Hoya is probably my favourite genus of houseplant, and I have fallen deep down the rabbit hole with them. I have bought tiny cuttings from eBay and Etsy sellers because they are affordable that way at just a few pounds each – I refuse to pay silly money for a plant, no matter how beautiful it is. I have the time and the patience to put in to growing these plants from cuttings, and I really enjoy watching them root then push out new leaves. I don’t think I’d get the same sense of satisfaction if I took care of a more mature (and more expensive) plant!
My Hoya collection fits on one small table and the windowsill and when they grow a bit bigger I will trellis them to keep their footprint small, so although there are quite a few of them, they take up less space than a single palm or aroid! Hoya cuttings are always in demand so if they end up too big for my space, I can always prune them and sell cuttings for an affordable price to give back to the community I bought my cuttings from. I don’t plan to make a profit from them, but just to put cuttings back into circulation so that other people can enjoy collecting them as much as I do.
Okay, tell a lie, one of these is not like the others, but it’s an Aeschynanthus which is a different genus to Hoya, but very similar. I love the pattern on the leaves! This one has a few names, the botanical species name is Longicaulis but it is sometimes also listed under a synonym as Aeschynanthus Marmoratus.
I have given a few of my plants trellises fashioned from copper wire which I shaped around a big glass jar. Etsy sellers flog these for £20 each which makes me laugh because 5m of 2mm copper wire cost less than £5 and will make many, many trellises for very little effort.
I sometimes like to sit and stare at my plants, especially on sunny afternoons. It’s very relaxing. I am fully aware that I am a crazy plant person but they make me happy, so it doesn’t really matter. It’s a fairly harmless hobby and habit as hobbies and habits go.
My Hoya Polyneura has finished putting out a second set of leaves and the most recent pair are much bigger and look more typical in size and shape than the first pair. It lives in the little IKEA glasshouse but I took it out for photos.
This was sold to me as Hoya Lacunosa but to be honest I can’t tell the difference between Lacunosa and Khroniana. I’ll see what it is if it ever blooms. I gave it a trellis as it was starting to be a bit top heavy and space is at a premium in the glasshouse!

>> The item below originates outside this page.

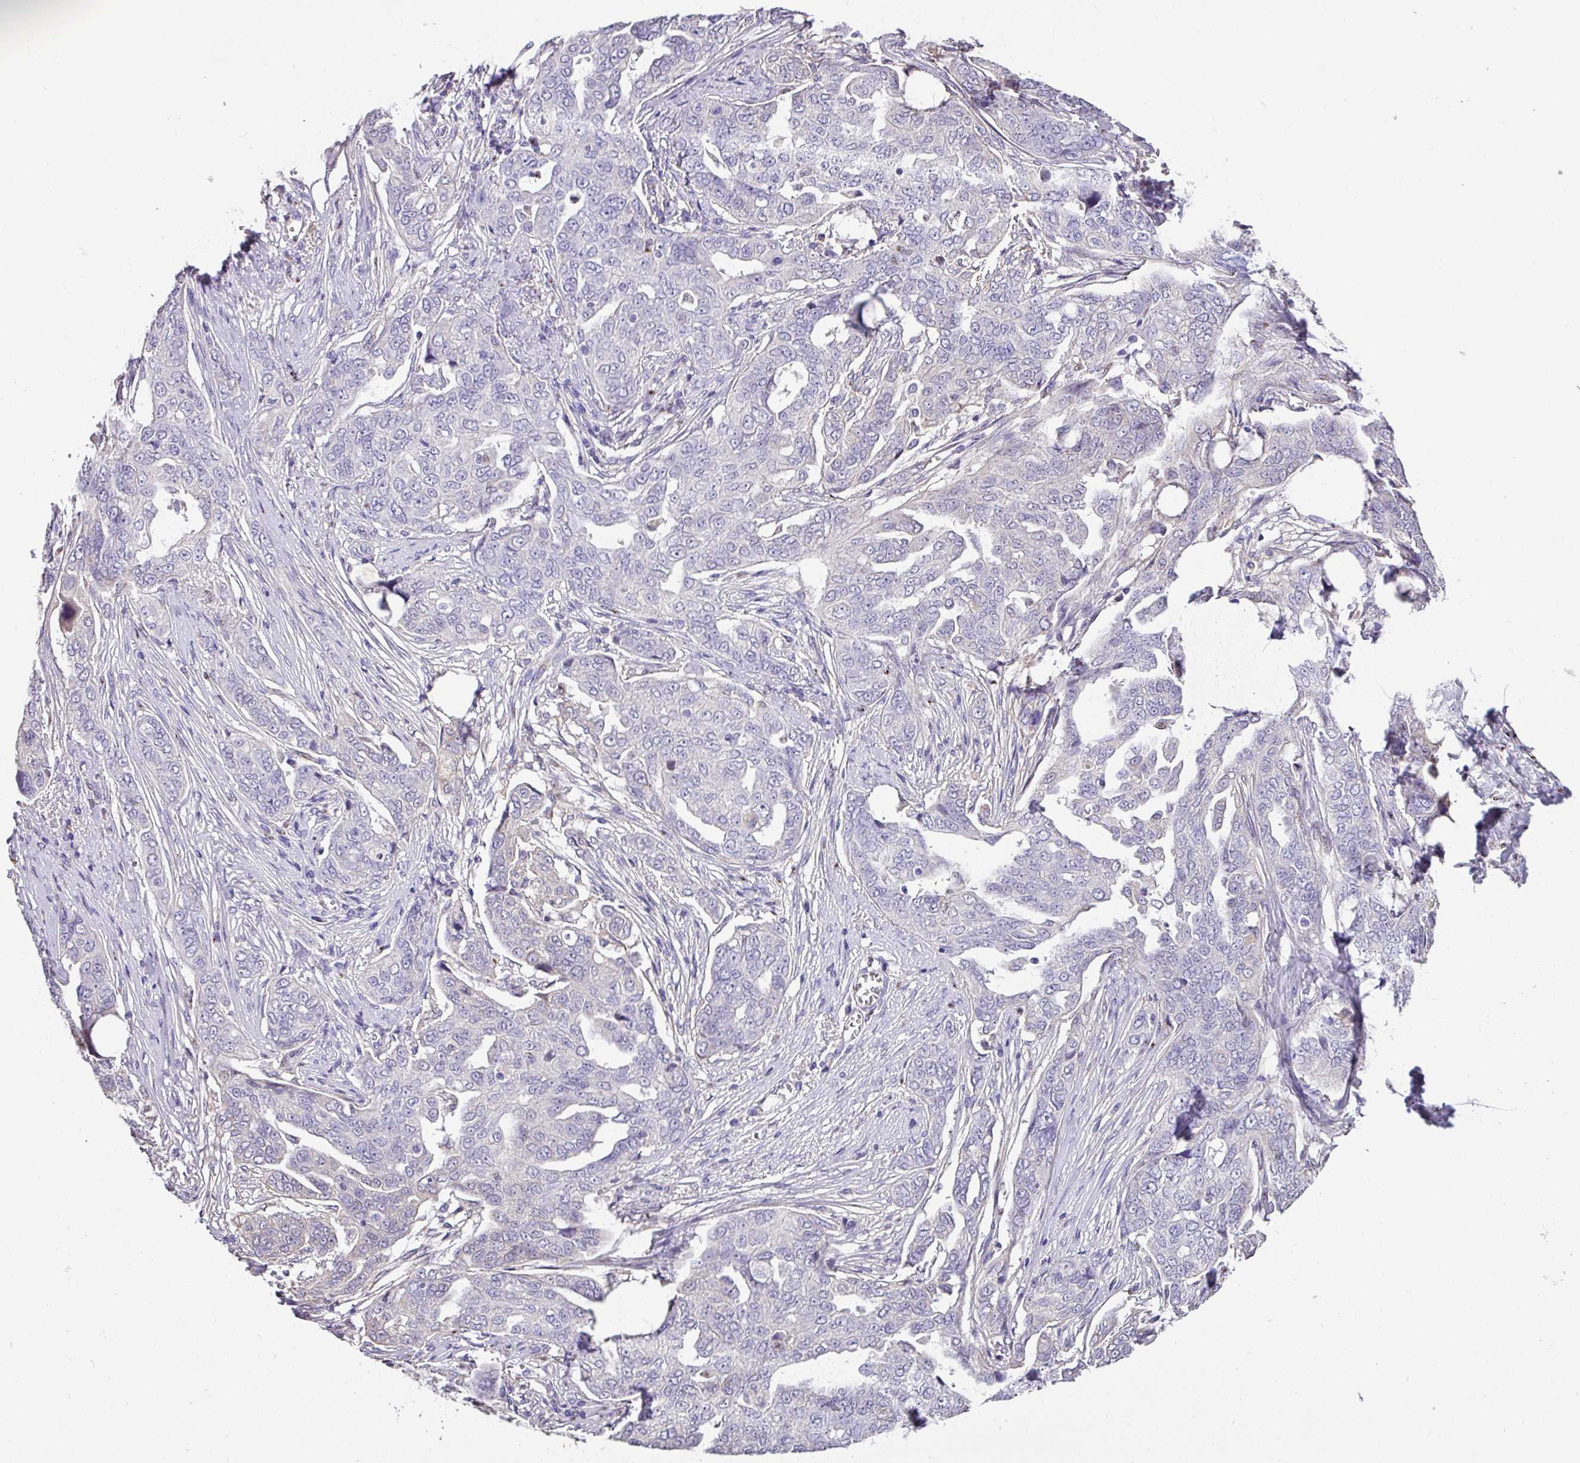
{"staining": {"intensity": "negative", "quantity": "none", "location": "none"}, "tissue": "ovarian cancer", "cell_type": "Tumor cells", "image_type": "cancer", "snomed": [{"axis": "morphology", "description": "Carcinoma, endometroid"}, {"axis": "topography", "description": "Ovary"}], "caption": "The immunohistochemistry histopathology image has no significant expression in tumor cells of ovarian endometroid carcinoma tissue. Brightfield microscopy of immunohistochemistry stained with DAB (3,3'-diaminobenzidine) (brown) and hematoxylin (blue), captured at high magnification.", "gene": "ZG16", "patient": {"sex": "female", "age": 70}}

I’m pretty sure this is Hoya Sp. Aff. Burtoniae although the Etsy seller sold it to me as Hoya Tsangii. There are a few species that look very similar – Bilobata, DS-70, Burtoniae and Sp. Aff. Burtoniae. The real Hoya Tsangii actually looks very different so I don’t know why that one gets confused with the others. Anyway, whatever this one is called, it has soft, fuzzy leaves and I like it very much. I split the cutting in two when I got it and both pieces are now putting out new leaves and stems and filling in the pot nicely.
The last two are both classified as Hoya Verticillata but they look like different plants to me. I think the reason they are both classified as Verticillata despite looking very different to one another might be because they grow in different parts of the world and so they’ve adapted to different climates, but I’m not sure. Hoya naming rules and botanical classifications are still a bit of a mystery to me, and to people with a lot more experience and knowledge than me. It’s all part of the fun.
I did warn you I’d fallen down a rabbit hole!